Well, the nation’s response to that is something you can’t print.

It didn’t take long for Rutgers to take action. Early Wednesday morning, Pernetti reversed course and fired Rice. There was no way Rutgers could keep Rice after viewers saw the videos. Pernettti then resigned as AD on Friday.

To me, this reminded me of Los Angeles Dodgers general manager Al Campanis, when asked by Ted Koppel on ABC’s “Nightline” in a 1987 interview on why there weren’t any African-American managers in Major League Baseball, said that they “lacked the necessities” to manage. A couple of days later, Campanis was fired.

This is the kind of journalism that makes ESPN stand out. Along with its remarkable “30-for-30” film series, ESPN can set the standard for sports journalism.

Now, if it can cut out all the other crap it shows, then ESPN would be worth watching all the time.


CBS got it right last Sunday when it stopped showing replays of the gruesome broken right leg suffered by Louisville’s Kevin Ware in the first half of the NCAA men’s basketball tournament game against Duke.

There was no reason to keep showing the play over and over again. The reactions of the players, coaches and fans was more than enough.

“If people want to go watch the footage for whatever reason, they have a right to do so,” CBS Sports chairman Sean McManus said during a conference call Monday. “I just didn’t think we had any oblig­ation to be the facilitator of putting that footage back on the screen. We documented it, we described it and we showed it, and I think that was enough.”

Having seen something similar to Ware’s injury, I don’t need to see the footage ever again.

In a Nov. 9, 2007, ECAC Hockey game at Dartmouth, Union’s Luke Cain was ridden into the boards on a clean check. He lay on his back, and play was stopped. For a few seconds, no one knew what was wrong with Cain.

But then everyone saw his right foot was bent at a 90-degree angle. To this day, it was the most sickening thing I have ever seen in a game that I have covered. So, I don’t want to watch Ware’s injury at all.


The men’s Final Four tips off at 6:09 tonight with the first semifinal between Louisville and Wichita State. The second semifinal, between Michigan and Syracuse, is scheduled to start at 8:49 p.m.

CBS6 (WRGB) and CBS6 HD will have the TV coverage. WGY-AM (810) and WGY-FM (103.1) will have the Syracuse play-by-play call. WOFX-AM (980) will carry both semifinals from Dial Global.

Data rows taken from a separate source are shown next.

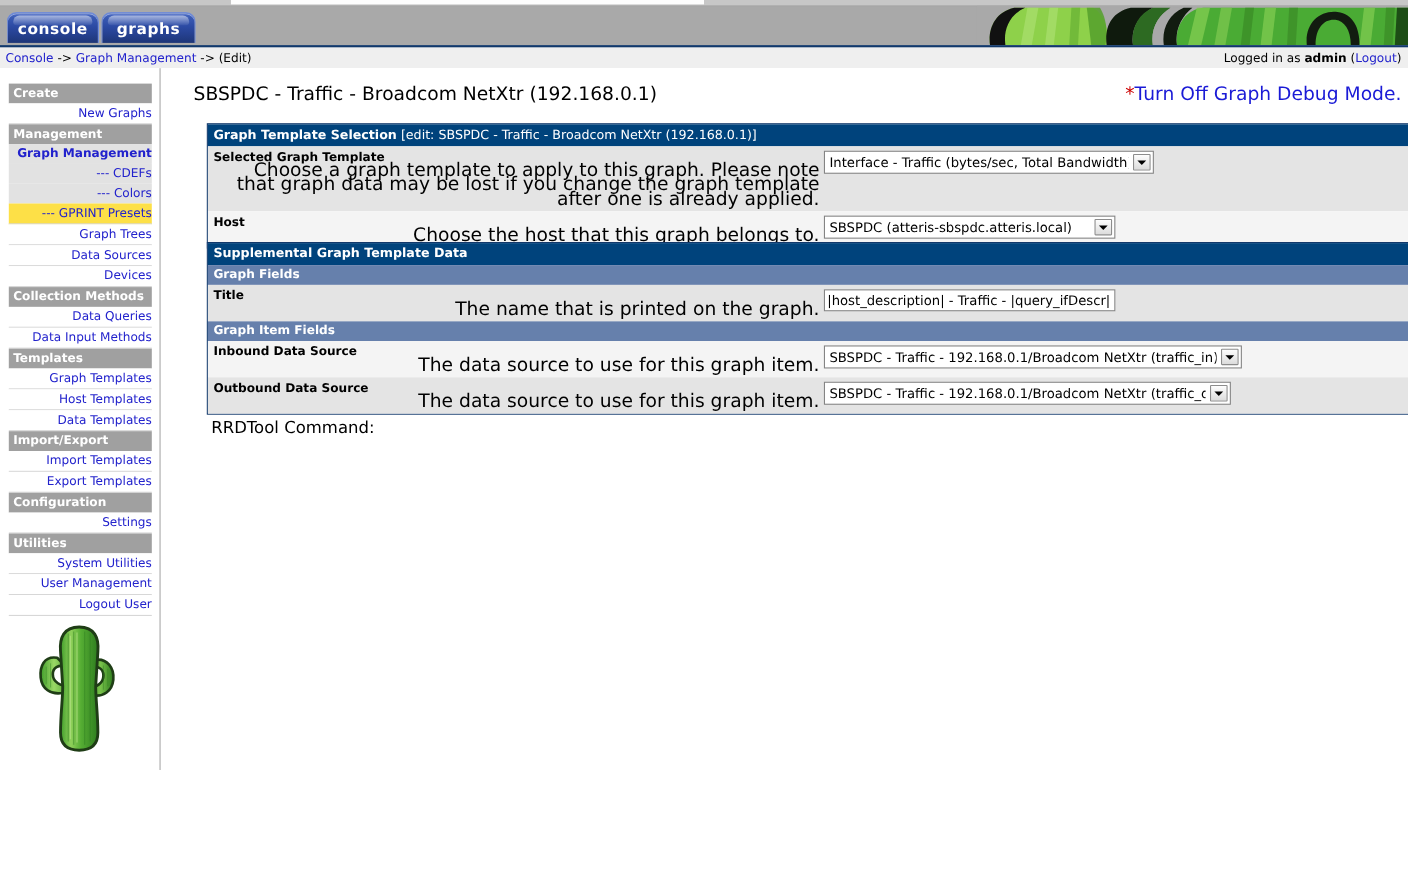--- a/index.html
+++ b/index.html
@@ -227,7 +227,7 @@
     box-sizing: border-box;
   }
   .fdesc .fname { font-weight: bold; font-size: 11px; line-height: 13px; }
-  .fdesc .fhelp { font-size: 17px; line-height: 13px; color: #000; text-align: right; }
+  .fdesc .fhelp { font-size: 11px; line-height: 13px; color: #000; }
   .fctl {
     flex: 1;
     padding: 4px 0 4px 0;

Monday’s final is slated for 9 p.m. on CBS6, CBS6 HD, WOFX and, if Syracuse wins, WGY-AM and WGY-FM.

On the women’s side, the Final Four semifinals are Sunday on ESPN and ESPN HD. The first semifinal pits Louisville against California at 6:30 p.m., and Notre Dame takes on UConn at 8:30 p.m. in Game 2.

The championship game is Tuesday at 7:30 p.m. on ESPN, ESPN HD and WOFX.


Stan Isaacs, who was one of the pioneers of the sports broadcast media column, died Wednesday. He was 83.

Isaacs started his column for Newsday in 1978. The only other newspaper covering the sports broadcast media at the time was The Boston Globe.